● **KUTIPAN DOKUMEN**:
────────
Desember 16, 2013

Potret Ketangguhan Penyandang Disabilitas

Dimuat di Harian Jogja, Kamis/12 Desember 2013

Shakepeare (23 April 1564 - 23 April 1616) mengatakan bahwa peradaban suatu bangsa berbanding lurus dengan tingkat apresiasi terhadap kaum perempuan. Bila diredefinisikan secara lebih makro, isu gender berkelindan erat dengan masalah diskriminasi. Bukan hanya kaum hawa yang dimarjinalisasikan, tapi juga penyandang disabilitas.

Kaum difabel memang masih dipandang sebelah mata. Padahal, mereka banyak yang lebih berprestasi. Kenapa? karena relatif lebih sadar diri. Alhasil, mereka melakukan apapun secara lebih tekun. Dalam rangka Hari Penyandang Disabilitas Internasional (3 Desember 2013), ada kisah nyata 2 orang tangguh yang layak disimak. Baik yang  difabel sejak lahir alias bawaan dan penyandang disabilitas akibat kecelakaan.
────────
● **ENTRI YANG DISEDIAKAN**:
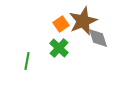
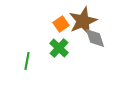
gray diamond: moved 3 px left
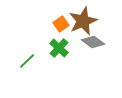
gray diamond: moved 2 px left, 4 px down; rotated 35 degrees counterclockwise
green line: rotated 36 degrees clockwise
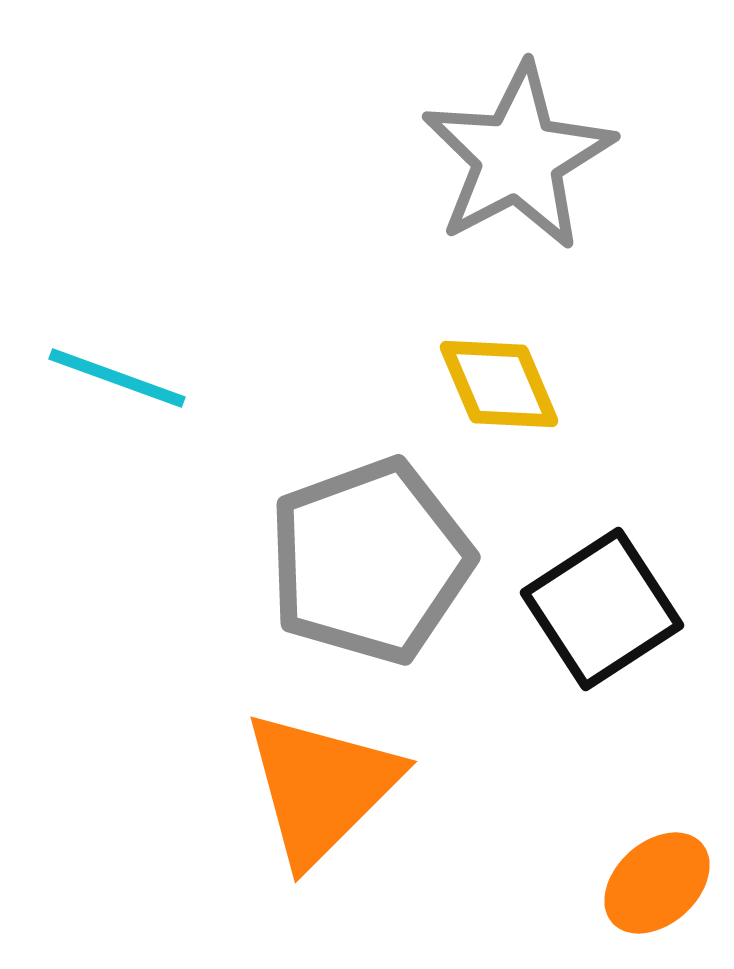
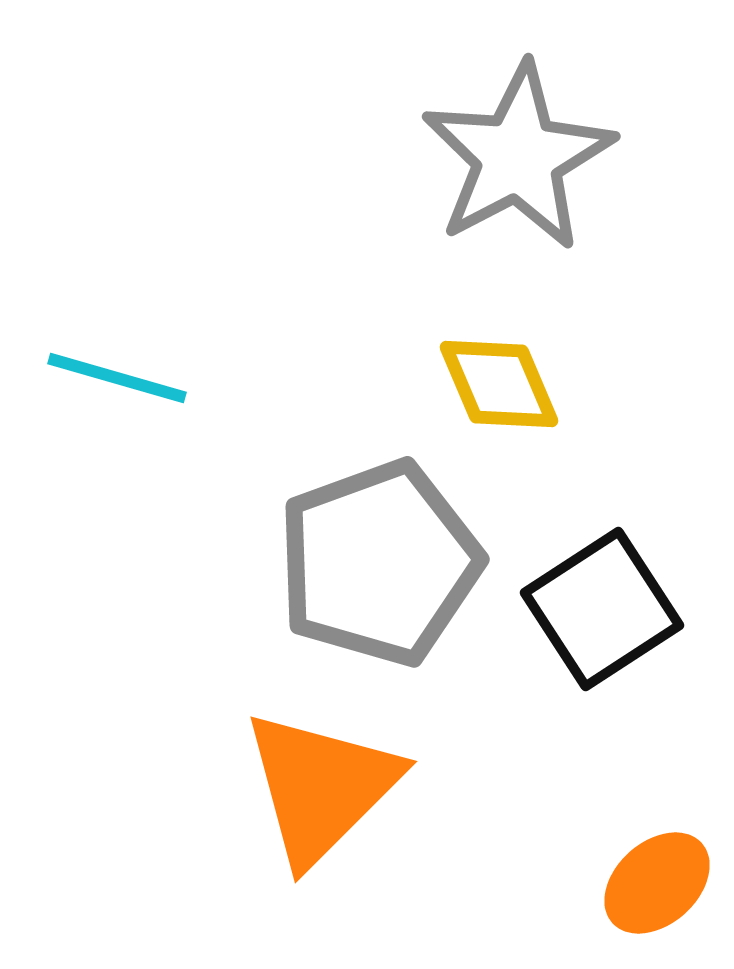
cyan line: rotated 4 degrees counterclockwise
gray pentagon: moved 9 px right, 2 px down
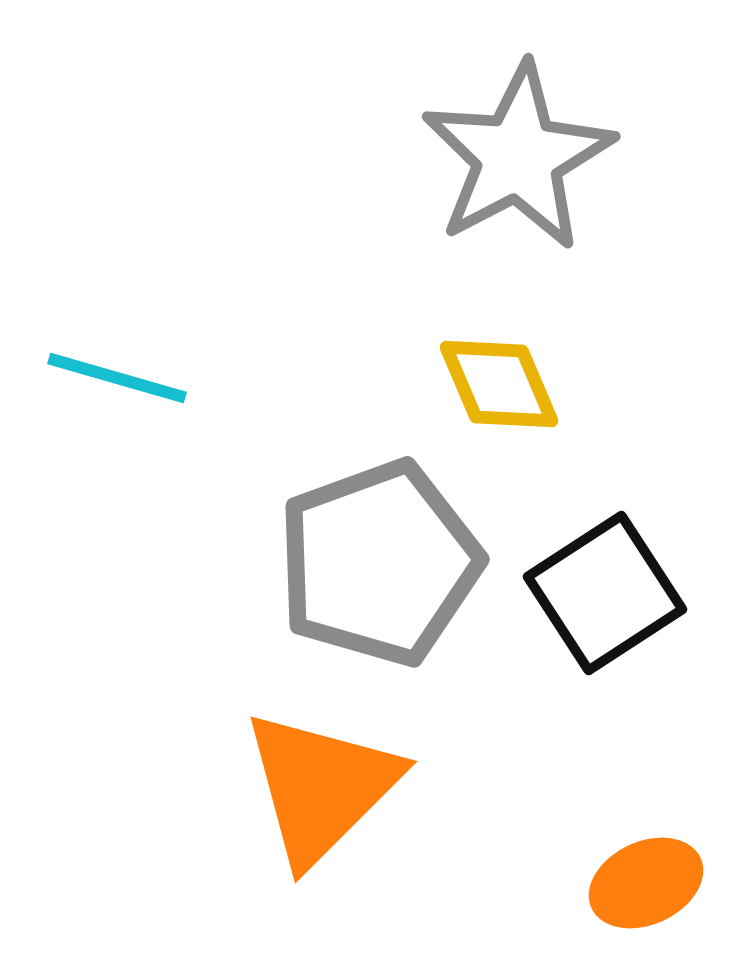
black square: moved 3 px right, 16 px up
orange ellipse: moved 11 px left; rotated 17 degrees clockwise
────────
● **PERMINTAAN YANG DIBERIKAN 1**: Ambil bagian tulisan tentang penyandang disabilitas antara "Kaum difabel memang" dan "disabilitas akibat kecelakaan.", kedua batas itu ikut disertakan, tanpa mengubah satu kata pun.
● **PERMINTAAN YANG DIBERIKAN 2**:
Jawab pertanyaan berikut berdasarkan tulisan tentang penyandang disabilitas:
(a) Di harian apa tulisan itu dimuat?
(b) Kapan Hari Penyandang Disabilitas Internasional yang disebut dalam tulisan itu?
(c) Ada berapa orang tangguh yang kisah nyatanya disebut layak disimak?
● **PERMINTAAN YANG DIBERIKAN 3**: Teruskan tulisan tentang penyandang disabilitas itu, dimulai tepat setelah kalimat terakhirnya.

● **HASIL 1**:
Kaum difabel memang masih dipandang sebelah mata. Padahal, mereka banyak yang lebih berprestasi. Kenapa? karena relatif lebih sadar diri. Alhasil, mereka melakukan apapun secara lebih tekun. Dalam rangka Hari Penyandang Disabilitas Internasional (3 Desember 2013), ada kisah nyata 2 orang tangguh yang layak disimak. Baik yang  difabel sejak lahir alias bawaan dan penyandang disabilitas akibat kecelakaan.

● **HASIL 2**:
(a) Harian Jogja
(b) 3 Desember 2013
(c) 2 orang

● **HASIL 3**:
Ternyata keterbatasan fisik tak bisa mengendurkan tekad untuk maju. Senada dengan pendapat Rina Shu, “Yang kubutuhkan semangat, bukan kaki.” Wanita ini terlahir dengan penyakit muscular dystrophy. Sepasang kakinya lumpuh. Akibat kelainan genetik yang menyerang fungsi otot. Tatkala balita lain mulai merangkak, Rina tak pernah mengalami langkah kaki pertama di tanah.

Untungnya, kedua orang tua Rina bersikap nrimo saja. Mereka tetap mengupayakan si kecil merasakan hidup senormal-normalnya. Bapak dan ibu tak pernah malu dengan keberadaannya. Bahkan Rina acapkali diajak ke kantor. Mereka membanggakannya di depan para rekan kerja. Hal ini membuat Rina tumbuh menjadi remaja yang penuh percaya diri.

Kendati demikian, saat duduk di bangku SMA, tubuh ringkihnya tak kuasa menahan himpitan beban fisik dan mental. Akibat tanggungjawab besar sebagai seorang pelajar. Penyakit asmanya pun sering kambuh. Alhasil, ia menjadi langganan rumah sakit. Setiap bulan Rina keluar-masuk untuk berobat. Bahkan bukan hanya dia yang sakit-sakitan, ibunya juga terserang stroke. Sehingga terpaksa beraktivitas di atas kursi roda.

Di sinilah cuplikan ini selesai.